Ora, le sensazioni che suscita tutto ciò sono sostanzialmente due. La prima è quella, più semplice e sempreverde, per cui ci si chiede com’è che gli intercettati che ascoltiamo siano sempre e puntualmente così sfacciati: non sanno che se si fanno affari illeciti conviene non parlarne al telefono, non lasciare traccia? Evidentemente no, ma dopo tutto questo tempo e questi casi mediatici non si spiega com’è che non abbiano imparato la lezione. Per cui no, non c’è una risposta. La seconda sensazione riguarda, invece, il rimanere spiazzati davanti a dinamiche di potere così marcate, a favoritismi, volgarità e bassezze. Sono intrighi da House of Cards, ok, ma non hanno niente di cinematografico o di affascinante. Tolto il vestito buono dei comizi elettorali, viene fuori la vera faccia di chi prende decisioni: un potere che fa gli interessi soprattutto di sé stesso, che non ha riguardi per nessuno, che ha i nostri stessi vizi e per i nostri stessi vizi, alla fine, crolla; il potere è come noi, ma è una consapevolezza inquietante.
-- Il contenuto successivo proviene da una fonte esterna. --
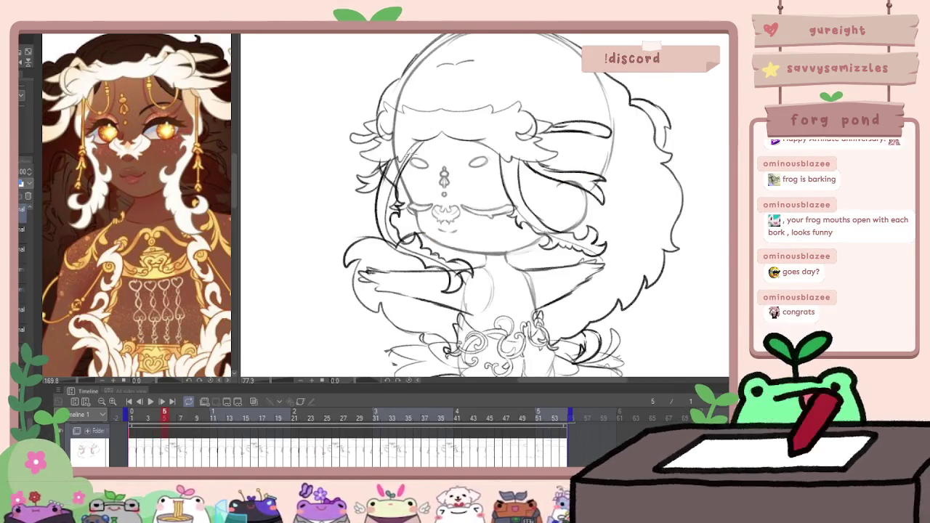
left_click_drag(423, 144, 391, 175)
mouse_move(522, 182)
left_mouse_down()
mouse_move(535, 162)
mouse_move(567, 211)
left_mouse_up()
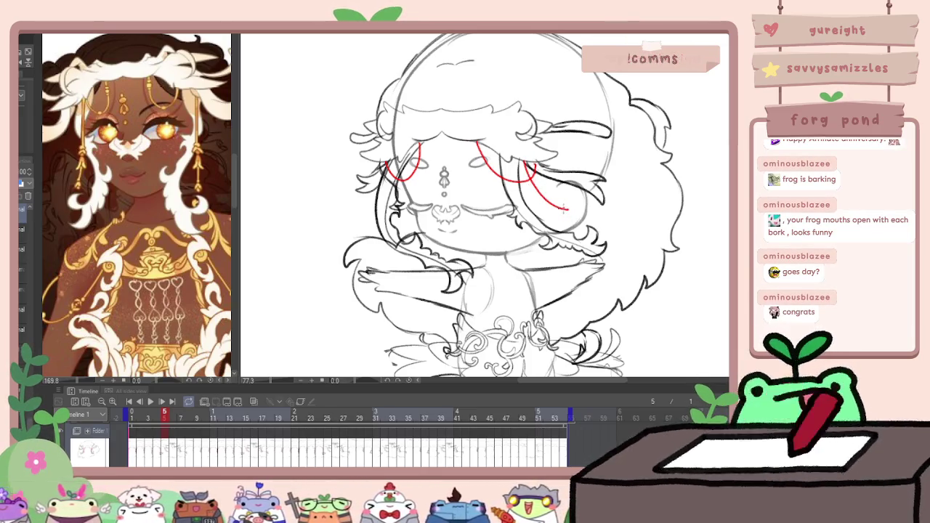
left_click_drag(587, 209, 565, 209)
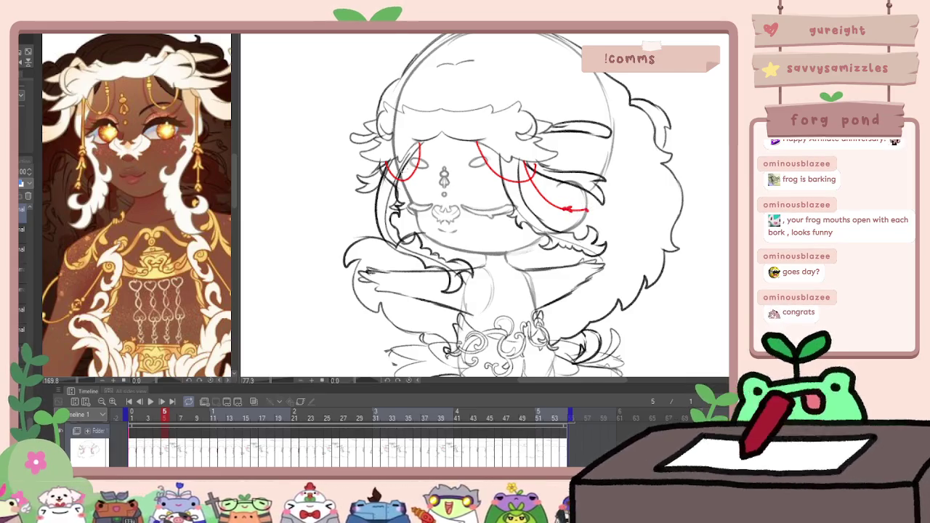
left_click_drag(411, 155, 375, 218)
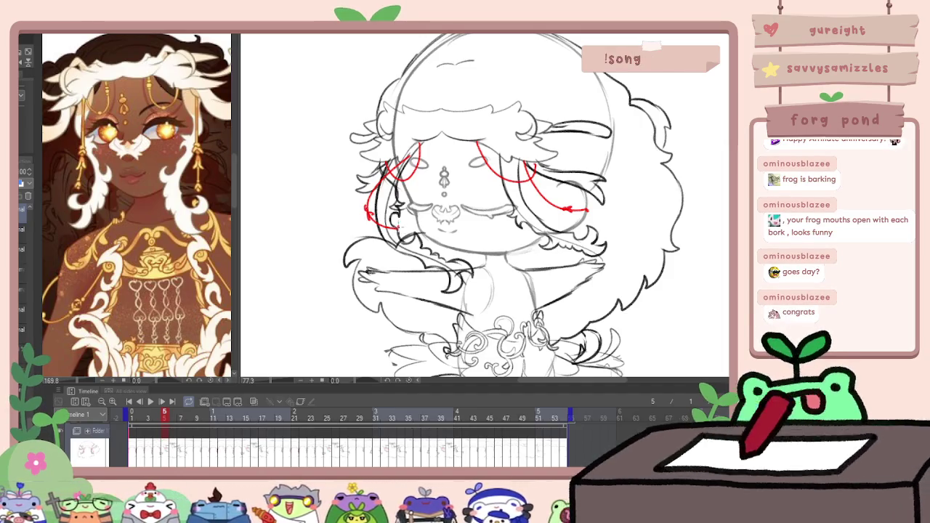
key("Right")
Perché intercettazioni come queste e come tante altre, che in Italia ascoltiamo da trent’anni, mettono davanti all’ignoto ‒ chissà quanto sommerso c’è, dovunque, che non possiamo neanche immaginare ‒ e soprattutto rappresentano uno spot a non credere. Per chi fa o vorrebbe fare l’imprenditore, sono un grande avviso all’ingresso: i modelli che vediamo come giusti e vincenti spesso nascondo altro, e la strada verso il successo non è evidentemente lastricata di buone intenzioni; osserviamoli con la giusta distanza, e la giusta critica. Per quanto riguarda il potere, invece, non è questione di complotti, ma è proprio che diventa difficile fidarsi. Specie se, come paradossalmente si auspicano le persone vicine a Toti, le intercettazioni di questo filone alla fine rimanessero tali, ma la legge decreterebbe che non costituiscono reato, perché alcuni cavilli non sono normati. Sarebbe un bel cortocircuito, in quel caso.